*** Block opens ***
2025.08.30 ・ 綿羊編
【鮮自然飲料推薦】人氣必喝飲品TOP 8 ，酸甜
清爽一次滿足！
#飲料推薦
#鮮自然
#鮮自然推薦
*** Block closes ***
* WHAT TO WORK ON *
Restate the whole of the material exactly.

* OUTPUT FOR THIS EXERCISE *
2025.08.30 ・ 綿羊編
【鮮自然飲料推薦】人氣必喝飲品TOP 8 ，酸甜
清爽一次滿足！
#飲料推薦
#鮮自然
#鮮自然推薦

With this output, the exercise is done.